- Second baseman
- Born: June 16, 1916 New York City, New York, U.S.
- Died: October 28, 1969 (aged 53) Philadelphia, Pennsylvania, U.S.
- Batted: RightThrew: Right

MLB debut
- September 22, 1943, for the Philadelphia Athletics

Last MLB appearance
- July 4, 1944, for the Philadelphia Athletics

MLB statistics
- Batting average: .212
- Home runs: 0
- Runs batted in: 11
- Stats at Baseball Reference

Teams
- Philadelphia Athletics (1943–1944);

= Joe Rullo =

American baseball player (1916-1969)

Joseph Vincent Rullo (June 16, 1916 – October 28, 1969) was an American professional baseball player.

Rullo attended South Philadelphia High School where he was not selected for the school's baseball team because he was too small. He nonetheless earned a professional contract on the strength of his play in sandlot ball.

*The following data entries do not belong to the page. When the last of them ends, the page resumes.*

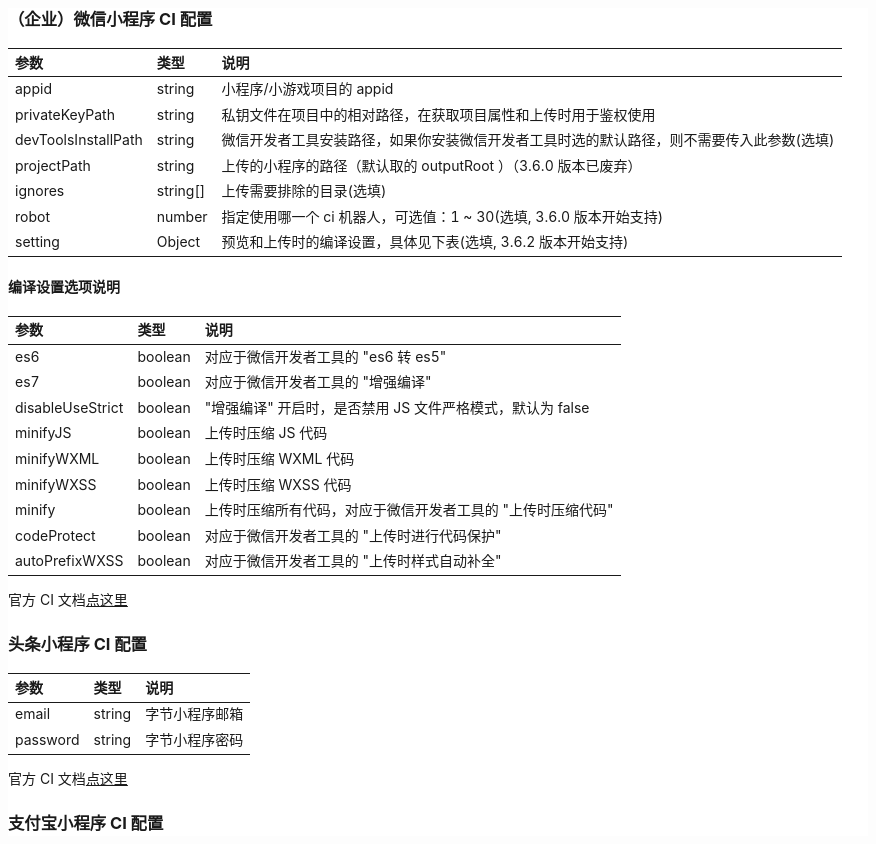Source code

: ### （企业）微信小程序 CI 配置

| 参数                | 类型     | 说明                                                                                     |
| :------------------ | :------- | :--------------------------------------------------------------------------------------- |
| appid               | string   | 小程序/小游戏项目的 appid                                                                |
| privateKeyPath      | string   | 私钥文件在项目中的相对路径，在获取项目属性和上传时用于鉴权使用                           |
| devToolsInstallPath | string   | 微信开发者工具安装路径，如果你安装微信开发者工具时选的默认路径，则不需要传入此参数(选填) |
| projectPath         | string   | 上传的小程序的路径（默认取的 outputRoot ）（3.6.0 版本已废弃）                           |
| ignores             | string[] | 上传需要排除的目录(选填)                                                                 |
| robot               | number   | 指定使用哪一个 ci 机器人，可选值：1 ~ 30(选填, 3.6.0 版本开始支持)                       |
| setting             | Object   | 预览和上传时的编译设置，具体见下表(选填, 3.6.2 版本开始支持)                             |

#### 编译设置选项说明

| 参数             | 类型    | 说明                                                        |
| :--------------- | :------ | :---------------------------------------------------------- |
| es6              | boolean | 对应于微信开发者工具的 "es6 转 es5"                         |
| es7              | boolean | 对应于微信开发者工具的 "增强编译"                           |
| disableUseStrict | boolean | "增强编译" 开启时，是否禁用 JS 文件严格模式，默认为 false   |
| minifyJS         | boolean | 上传时压缩 JS 代码                                          |
| minifyWXML       | boolean | 上传时压缩 WXML 代码                                        |
| minifyWXSS       | boolean | 上传时压缩 WXSS 代码                                        |
| minify           | boolean | 上传时压缩所有代码，对应于微信开发者工具的 "上传时压缩代码" |
| codeProtect      | boolean | 对应于微信开发者工具的 "上传时进行代码保护"                 |
| autoPrefixWXSS   | boolean | 对应于微信开发者工具的 "上传时样式自动补全"                 |

官方 CI 文档[点这里](https://developers.weixin.qq.com/miniprogram/dev/devtools/ci.html)

### 头条小程序 CI 配置

| 参数     | 类型   | 说明           |
| :------- | :----- | :------------- |
| email    | string | 字节小程序邮箱 |
| password | string | 字节小程序密码 |

官方 CI 文档[点这里](https://microapp.bytedance.com/docs/zh-CN/mini-app/develop/developer-instrument/development-assistance/ide-order-instrument)

### 支付宝小程序 CI 配置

He was a second baseman over parts of two seasons (1943–44) with the Philadelphia Athletics. For his career, he compiled a .212 batting average in 151 at-bats, with 11 runs batted in.

After his playing career ended, he spent several seasons as a minor league manager.

He was born in New York City and died in Philadelphia, at the age of 53.